There has been no really big issue around which the JLP has been able to galvanise anger or anxiety against the PNP of the likes of federation in 1962 or socialism in 1980.

Hurricane Dean has become the big issue, but that is an act of nature. What the JLP has been able to do is play on the 18 years of PNP governments and the sentiments for change; and it has been able to do so because of the big treasure chest of campaign funding behind its advertising blitz.

It might even be able to better afford to truck its supporters to the polling stations and pick up a safe margin of victory.

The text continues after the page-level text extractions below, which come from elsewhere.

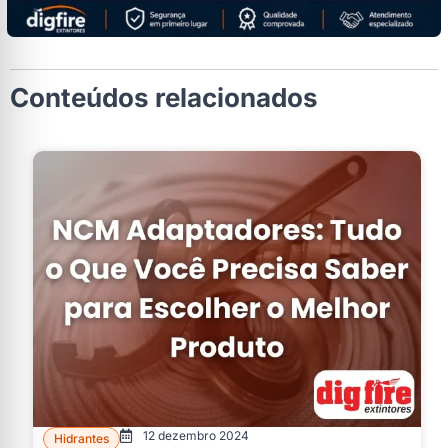
Conteúdos relacionados
12 dezembro 2024
Hidrantes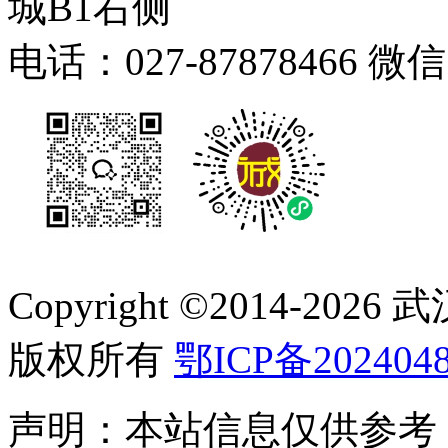
城B1右侧
电话：027-87878466 微
Copyright ©2014-
2026
版权所有
鄂ICP备2024048
声明：本站信息仅供参考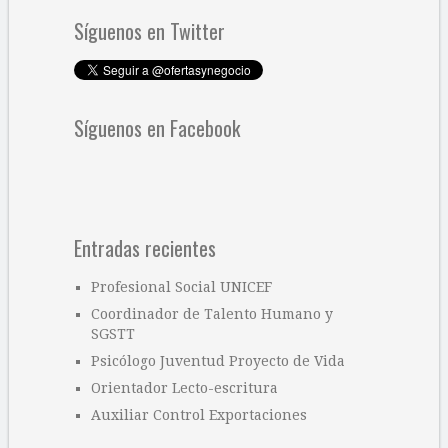
Síguenos en Twitter
Síguenos en Facebook
Entradas recientes
Profesional Social UNICEF
Coordinador de Talento Humano y
SGSTT
Psicólogo Juventud Proyecto de Vida
Orientador Lecto-escritura
Auxiliar Control Exportaciones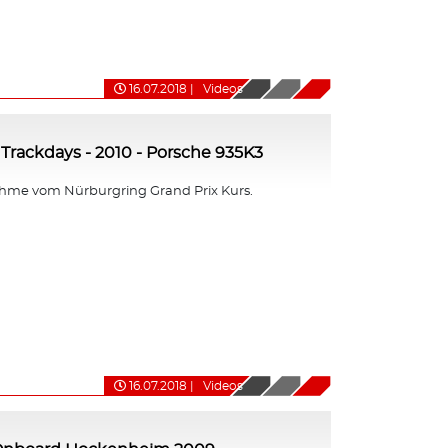
16.07.2018
|
Videos
Trackdays - 2010 - Porsche 935K3
me vom Nürburgring Grand Prix Kurs.
16.07.2018
|
Videos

While the JLP has naturally harped on the negatives of the society, it cannot convince people that important strides have not been made in poverty reduction, job creation, plans to transform health and education, attraction of investments, strengthening of foreign reserves, containment of inflation, tourism development, and building the basis for strong growth and more widespread modern infrastructure.

OPPOSITION BENEFITS

The JLP has even benefited from some of these successes. The large debt that accumulated from rescuing the financial sector and many of its big players, now allow those players to put their profits into the JLP's campaign.

The Opposition needs a free and fair election system and Jamaica's system now inspires such confidence that the Carter Centre says it sees no need to send election observers to the country. The media remains free to play its own politics, even when it is to the service of the JLP.

The only big issue that the JLP could have credibly used was the rate of crime and violence. Surprisingly, it has soft-pedalled on this and nothing in the debates suggested that it had anything different to offer.

Therefore, despite the four PNP terms, the PNP would have easily won an election had it been called this time last year, or even as late as July, a mere month ago. The PNP will hope that, between the time the last polls were done and election day, more people would have recovered from the hurricane to give it a victory tomorrow.

The Electoral Office of Jamaica has given us reasonto be confident that voting will be competently administered. May our democratic system come through the elections with distinction and may the winners and losers accept the results with grace or contest results in the established way.

In a close election where every seat counts, no party can afford to have constituency results annulled. This is all the more reason for them to make elections free and fair.